• **Provided text**:

This is the region’s first unified CBI regulator. It follows two years of talks and increasing international pressure for stronger security and transparency.

A Turning Point for Caribbean CBI

Caribbean CBI programs have long brought in vital revenue for small island economies. Funds support recovery from natural disasters, climate resilience, and social development. But criticism from the United States, the United Kingdom, and the European Union grew louder in recent years. They suggested a stronger due diligence process, uniform oversight standards, and the creation of a Regional CBI Regulatory Authority.

ECCIRA is designed to fix these issues. It will create uniform standards, publish compliance reports, and enforce penalties across all five states. The new authority will also monitor compliance under a 92-article agreement.

Grenada will host the headquarters, with the announcement made by Prime Minister Dickon Mitchell during the opening of the new IMA Grenada offices. Offices will also be established across the region.

Stronger Safeguards for Applicants

The reforms set stricter rules for applicants and passport holders. All new applicants must provide biometric data during interviews. Existing citizens will also submit biometrics when renewing passports.

Residency rules have been tightened. More funding will flow into the CARICOM IMPACS Joint Regional Communications Centre, which handles regional security.

ECCIRA will keep shared registers of applicants, developers, and licensed agents. Annual compliance reports will be published to boost transparency. Importantly, the authority can now fine or revoke licenses when rules are broken.

• **Exercise tasks**:
(a) Please list every country or union that the Caribbean CBI passage names as a critic of the programs.
(b) Answer these from the Caribbean CBI passage, one a line:
(i) Which country will host the ECCIRA headquarters?
(ii) How many articles does the agreement under which the authority monitors compliance contain?
(iii) When will existing citizens submit biometrics?
(c) Rewrite the Caribbean CBI passage between "A Turning Point" and "CBI Regulatory Authority.", inclusive, changing "criticism" to "scrutiny".

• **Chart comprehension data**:
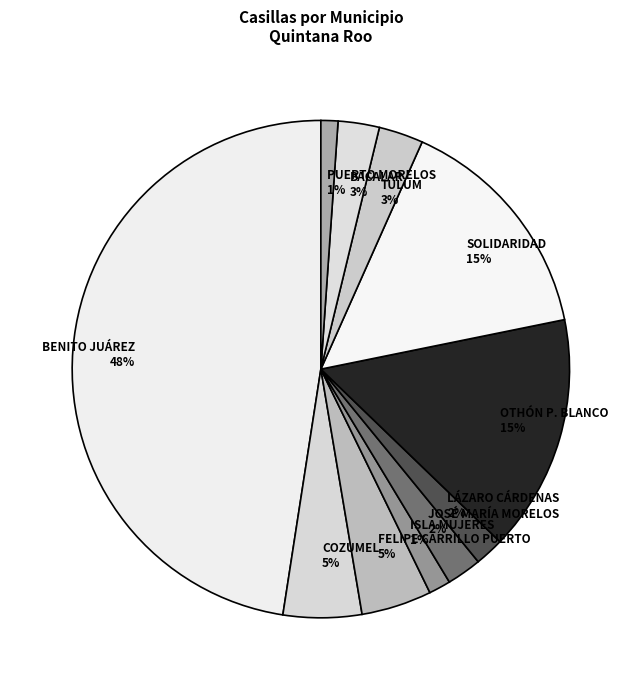

Which has a higher value, COZUMEL 5% or LÁZARO CÁRDENAS 2%?

COZUMEL 5%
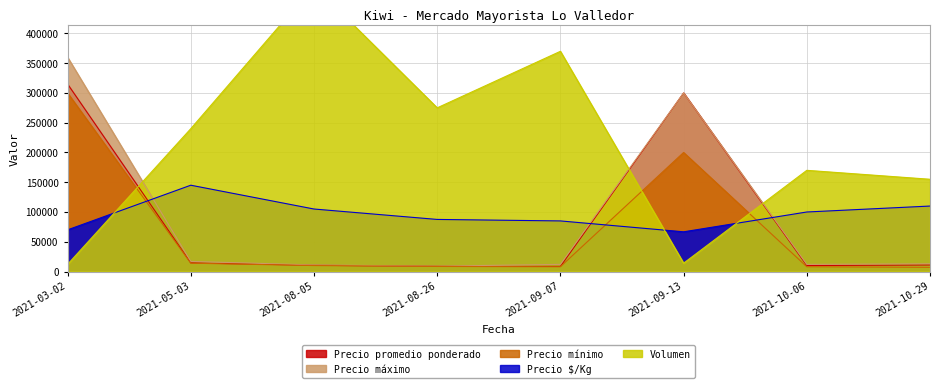

Rank the series by their maximum value, from highest to lowest.

Volumen, Precio máximo, Precio promedio ponderado, Precio mínimo, Precio $/Kg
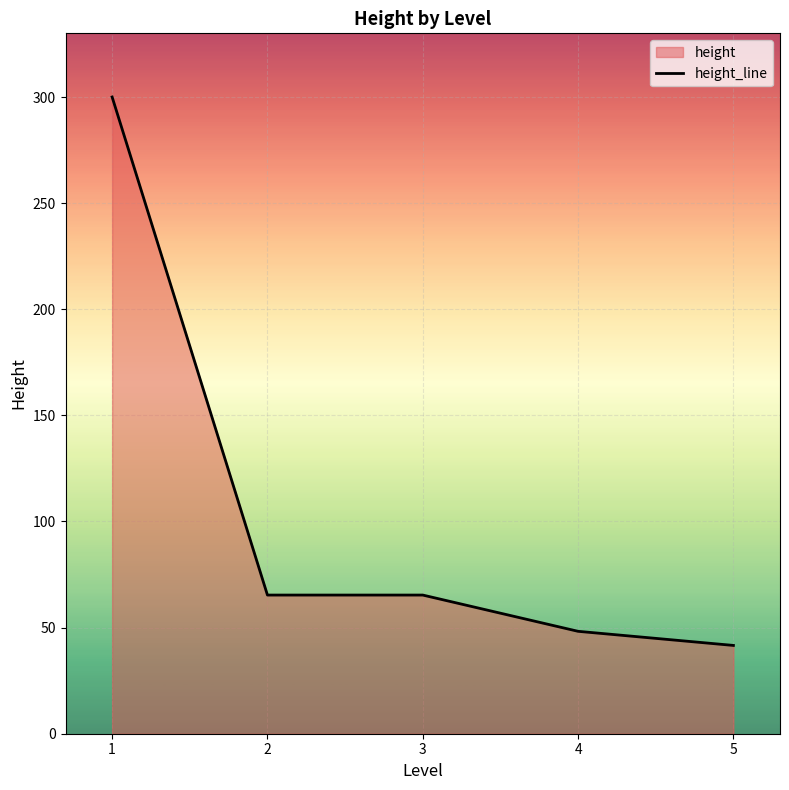

How many values are below 65?

2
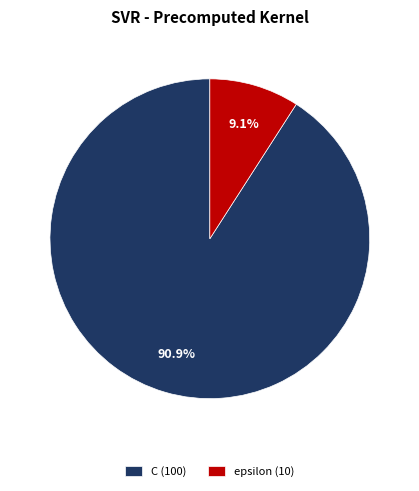

What is the majority slice?

C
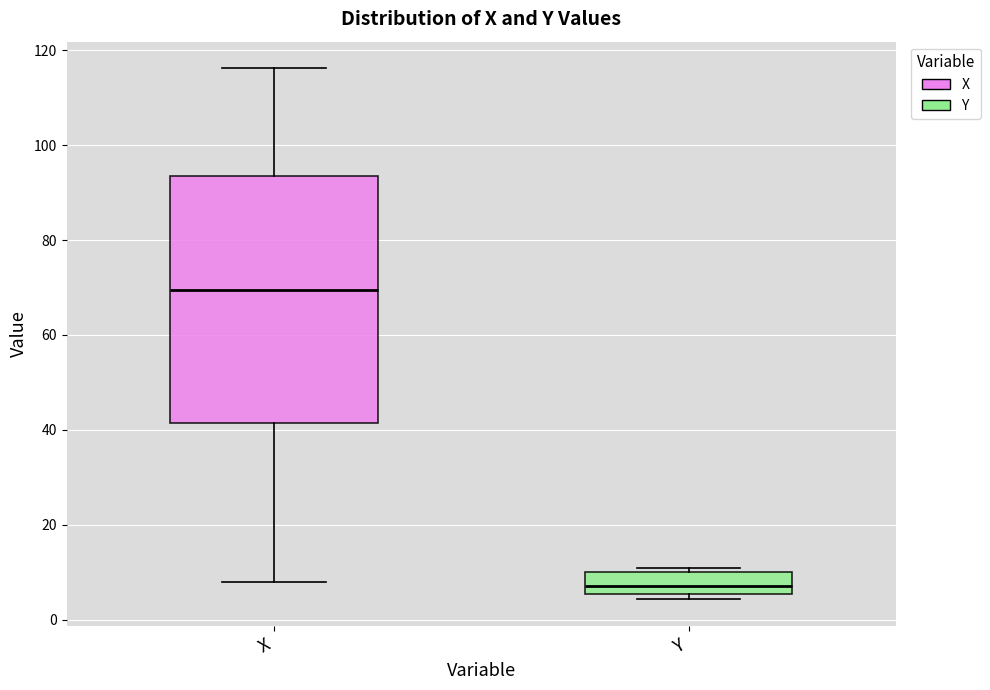

Where does the lower whisker of the box for X end on the y-axis? The values are not printed on the chart, so give them approximately, as read against the axis.

8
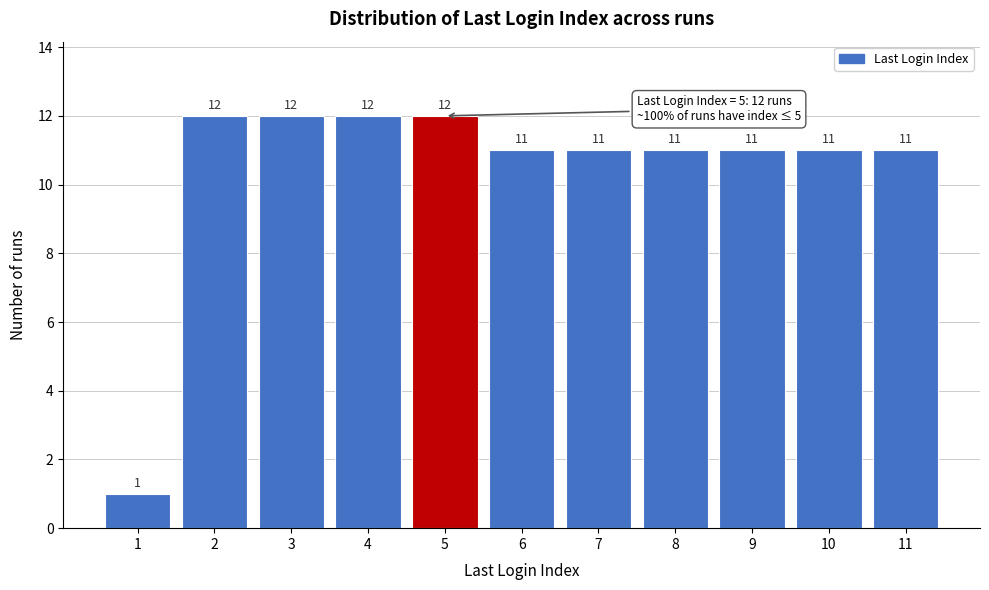

Reading left to right, extract all data points from this chart.

1	12	12	12	12	11	11	11	11	11	11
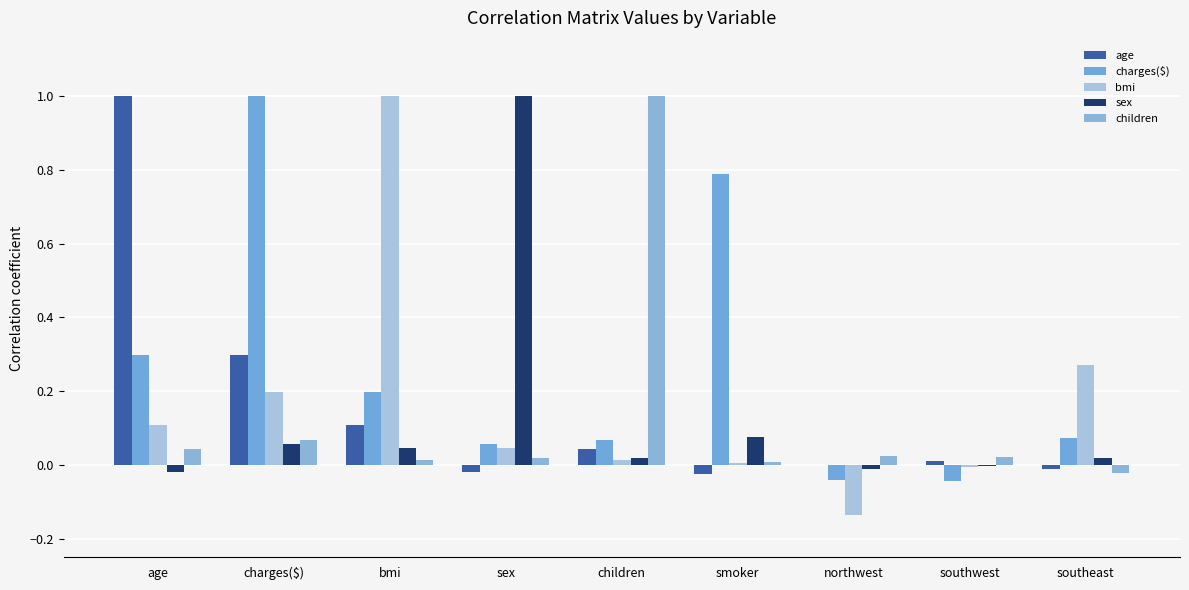

What is the sum of all bmi values?

1.5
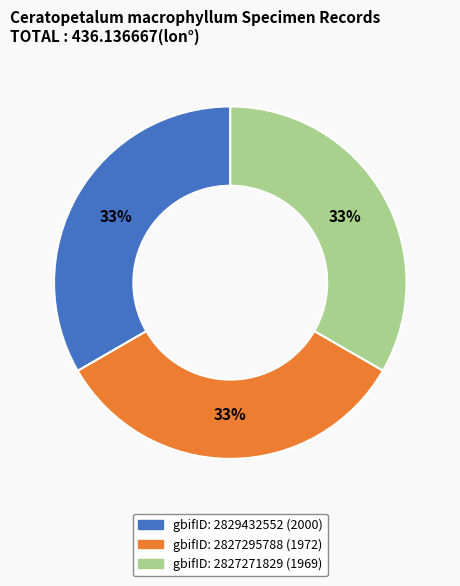

Does any single category account for the majority?

No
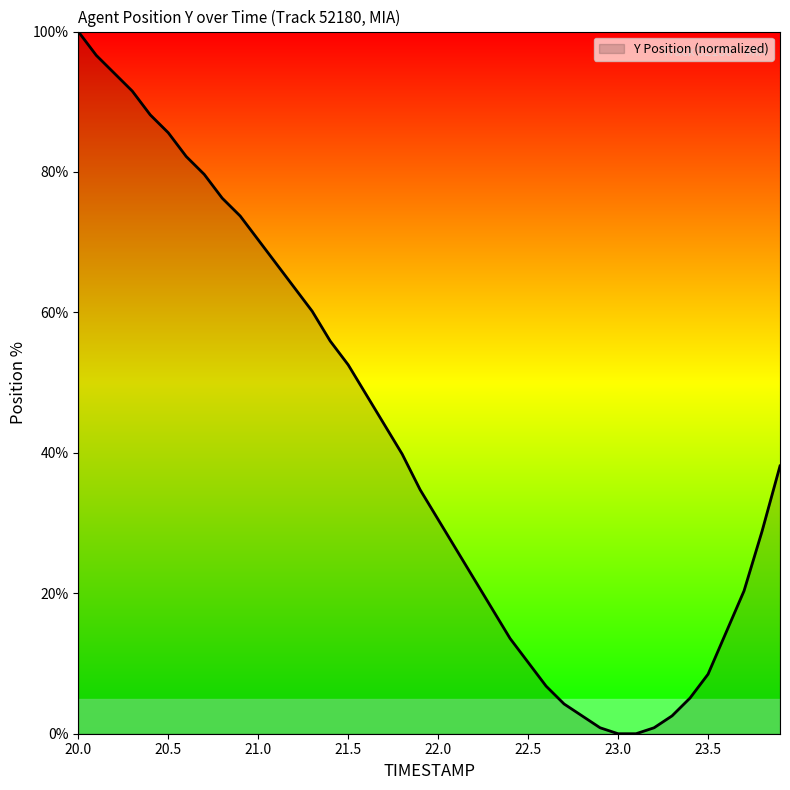

What is the maximum value shown in the chart?

100.0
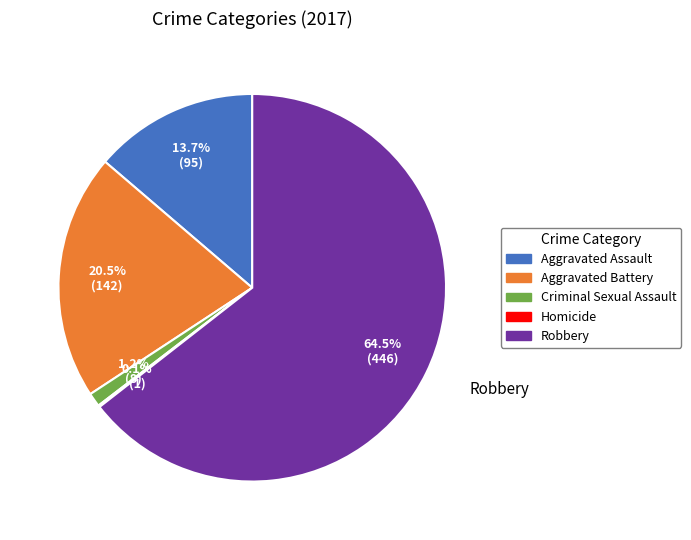

Which slice is the largest?

Robbery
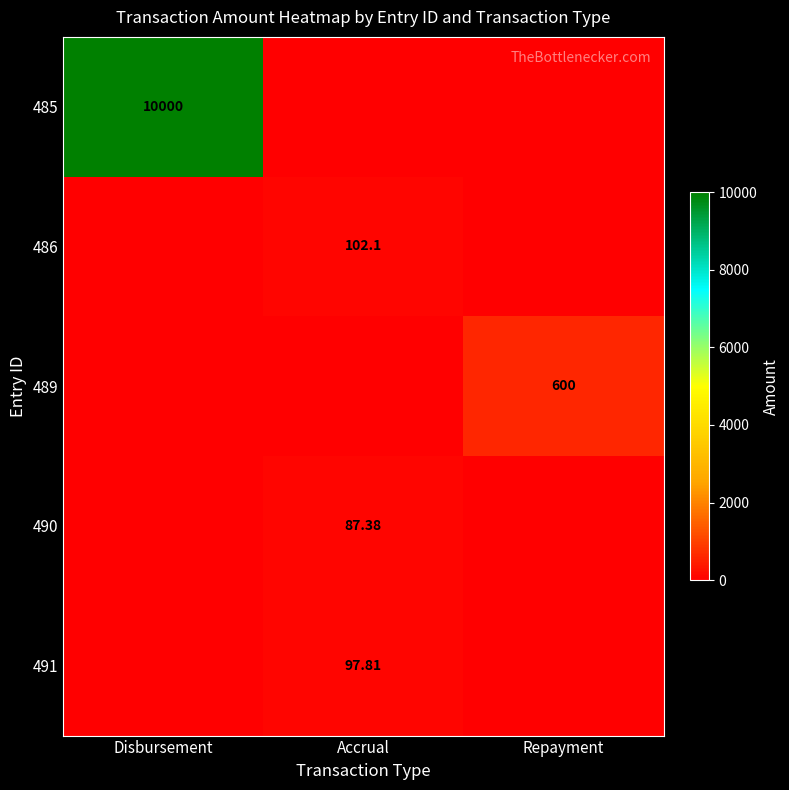

The value of 490 at Accrual is 87.4. True or false?

True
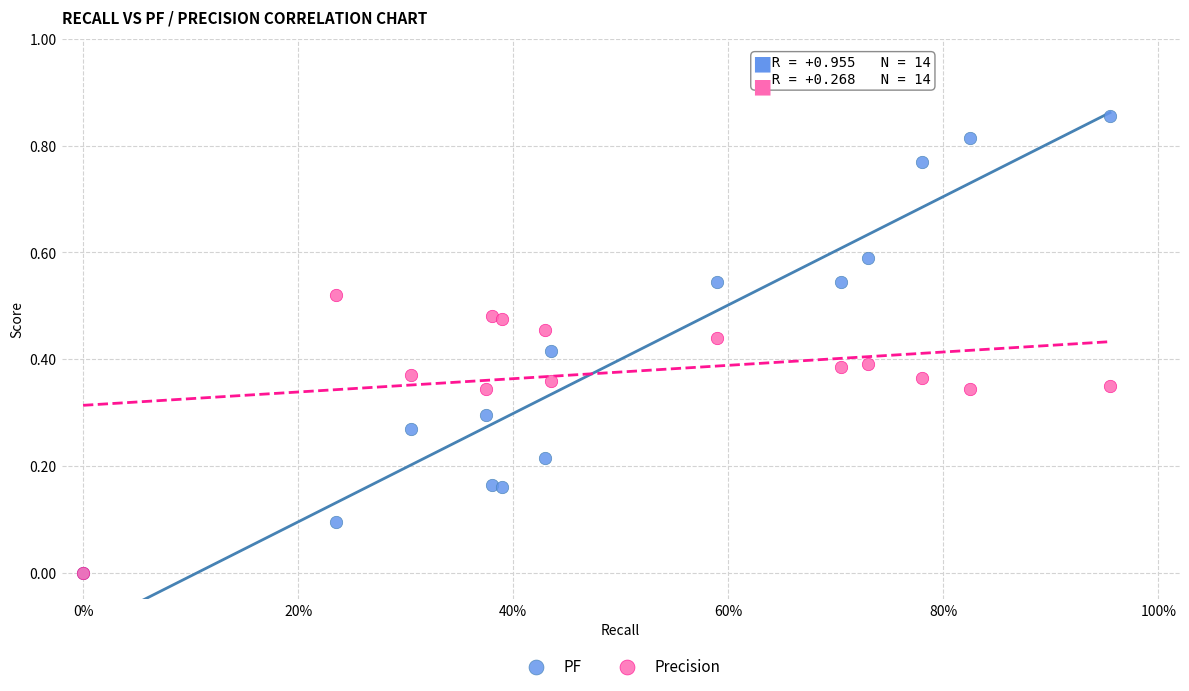

What are all the series names shown in the legend?

PF, Precision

• **Exercise solutions**:
(a) United States, United Kingdom, European Union

(b)
(i) Grenada
(ii) 92
(iii) When renewing passports

(c)
A Turning Point for Caribbean CBI

Caribbean CBI programs have long brought in vital revenue for small island economies. Funds support recovery from natural disasters, climate resilience, and social development. But scrutiny from the United States, the United Kingdom, and the European Union grew louder in recent years. They suggested a stronger due diligence process, uniform oversight standards, and the creation of a Regional CBI Regulatory Authority.